• **What you will do**
1/ For the breast cancer abstract below, say whether each statement agrees with it, answering yes or no and quoting the deciding words: (a) The pipeline was developed on METABRIC and validated on TCGA-BRCA. (b) Markov Blanket-based causal discovery is applied across seven data modalities. (c) External validation on METABRIC produced a 5-year AUC of 0.8676.
2/ Write the next part of the breast cancer abstract below, picking up after its last sentence.

• **Passage provided**

_ _ _ _ _

Causal discovery and treatment effect modeling in breast cancer
Abstract
Modeling breast cancer outcomes remains challenging because of extreme molecular heterogeneity
and the inability of associative models, including those developed through traditional
machine learning, to support counterfactual, intervention-based clinical reasoning. Building on
recent advances in causal feature selection, multiomics variable selection, and individual treatment
effect estimation, this thesis proposes a hybrid pipeline within a unified computational
multiomics framework that integrates high-dimensional data with causal modeling to produce
interpretable precision oncology models that extend beyond risk prediction.
The proposed pipeline was developed using the TCGA-BRCA cohort as the discovery set and
validated on the independent retrospective METABRIC cohort to assess transportability. To
address the curse of dimensionality, the framework applies Markov Blanket-based local causal
discovery across seven data modalities and reduces more than 600,000 initial features to a sparse
and stable causal core. This causal representation is then used for survival modeling (C-index =
0.8085, 5-year AUC = 0.8676) and individual treatment effect (ITE) estimation for chemotherapy,
hormone therapy, and targeted therapy. External validation on METABRIC achieved a
C-index of 0.7200 and a 5-year AUC of 0.7639, indicating moderate but clear transportability
across cohorts and assay platforms. The final causal core confirmed the integration of clinical,
proteomic, and epigenetic signals, and identified a long non-coding RNA as a structurally
relevant driver.

_ _ _ _ _

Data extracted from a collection

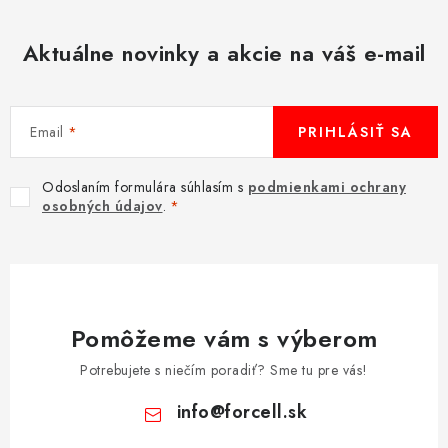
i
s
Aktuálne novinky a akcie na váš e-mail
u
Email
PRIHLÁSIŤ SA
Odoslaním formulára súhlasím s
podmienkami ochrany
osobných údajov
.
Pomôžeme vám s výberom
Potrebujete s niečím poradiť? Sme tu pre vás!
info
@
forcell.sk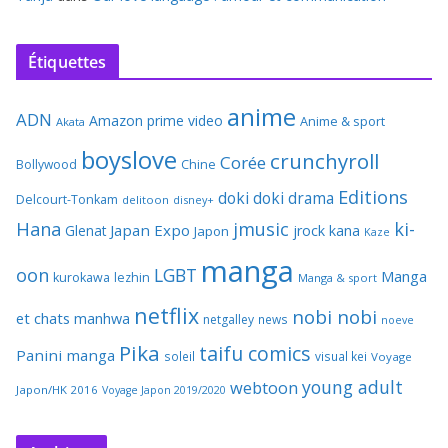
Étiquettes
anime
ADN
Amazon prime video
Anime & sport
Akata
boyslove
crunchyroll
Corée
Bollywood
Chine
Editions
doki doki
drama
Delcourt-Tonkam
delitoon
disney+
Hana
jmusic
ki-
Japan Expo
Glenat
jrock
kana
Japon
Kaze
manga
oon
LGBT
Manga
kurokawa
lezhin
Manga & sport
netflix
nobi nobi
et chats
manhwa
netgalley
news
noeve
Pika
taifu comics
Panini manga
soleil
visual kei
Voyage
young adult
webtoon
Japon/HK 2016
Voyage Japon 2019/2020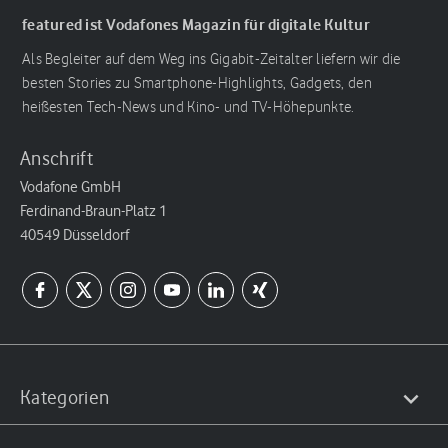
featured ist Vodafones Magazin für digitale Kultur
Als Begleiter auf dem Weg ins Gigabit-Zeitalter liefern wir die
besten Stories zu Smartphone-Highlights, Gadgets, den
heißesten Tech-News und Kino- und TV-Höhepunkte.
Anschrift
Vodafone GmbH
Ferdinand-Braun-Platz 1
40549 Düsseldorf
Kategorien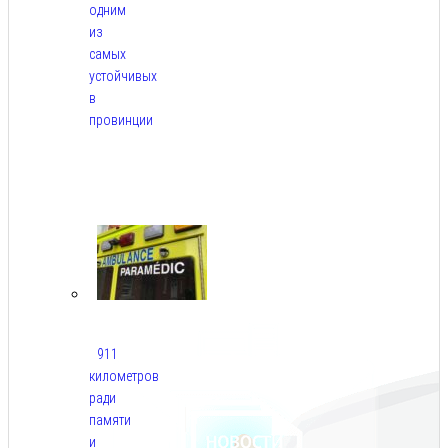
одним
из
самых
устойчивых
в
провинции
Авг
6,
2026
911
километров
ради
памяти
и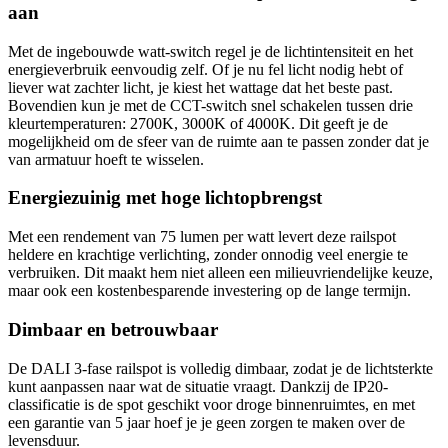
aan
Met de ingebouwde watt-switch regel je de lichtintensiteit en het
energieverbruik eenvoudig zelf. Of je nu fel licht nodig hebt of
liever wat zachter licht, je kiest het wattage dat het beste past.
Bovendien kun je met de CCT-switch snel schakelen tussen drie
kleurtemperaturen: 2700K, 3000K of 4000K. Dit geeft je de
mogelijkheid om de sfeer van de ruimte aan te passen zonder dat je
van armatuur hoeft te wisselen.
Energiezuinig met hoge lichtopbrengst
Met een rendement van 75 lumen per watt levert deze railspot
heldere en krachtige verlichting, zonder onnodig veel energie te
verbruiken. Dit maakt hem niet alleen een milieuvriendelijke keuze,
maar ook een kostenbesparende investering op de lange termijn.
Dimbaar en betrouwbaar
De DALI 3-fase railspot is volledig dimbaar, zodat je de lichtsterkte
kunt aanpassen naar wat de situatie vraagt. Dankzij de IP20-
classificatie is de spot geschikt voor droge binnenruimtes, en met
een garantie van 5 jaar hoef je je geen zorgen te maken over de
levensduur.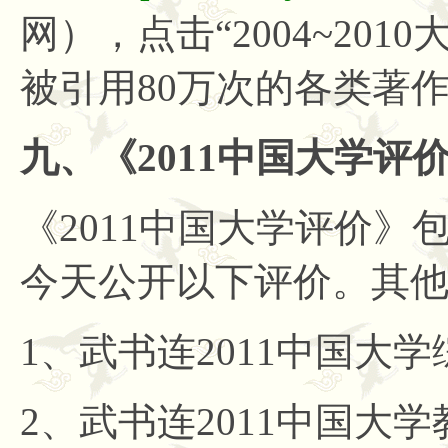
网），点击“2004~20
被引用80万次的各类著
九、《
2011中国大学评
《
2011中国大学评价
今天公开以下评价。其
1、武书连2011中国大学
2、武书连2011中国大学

_ _ _ _ _

• **Results**
1/
(a) No: "The proposed pipeline was developed using the TCGA-BRCA cohort as the discovery set and validated on the independent retrospective METABRIC cohort to assess transportability."
(b) Yes: "the framework applies Markov Blanket-based local causal discovery across seven data modalities"
(c) No: "External validation on METABRIC achieved a C-index of 0.7200 and a 5-year AUC of 0.7639"

2/
The treatment-effect stage used treatment-specific arm definitions reconstructed from clinical
records together with a robustness-oriented validation protocol. Chemotherapy showed
the strongest and most stable beneficial treatment effect, most notably in the TNBC subgroup,
where treatment-effect estimates remained consistently protective across estimators and
overlap-adjusted variants. Hormone-therapy estimates showed a consistently protective direction
in receptor-positive subgroup analyses, although the magnitude of the effect was attenuated
under stricter overlap control, indicating residual confounding and limited positivity in the observational
setting. Targeted therapy also showed a protective direction under most evaluated
techniques, but given the very small number of treated patients and partial estimator disagreement,
these effect estimates should be interpreted as exploratory.
Description
Thesis is embargoed until May 15 2027.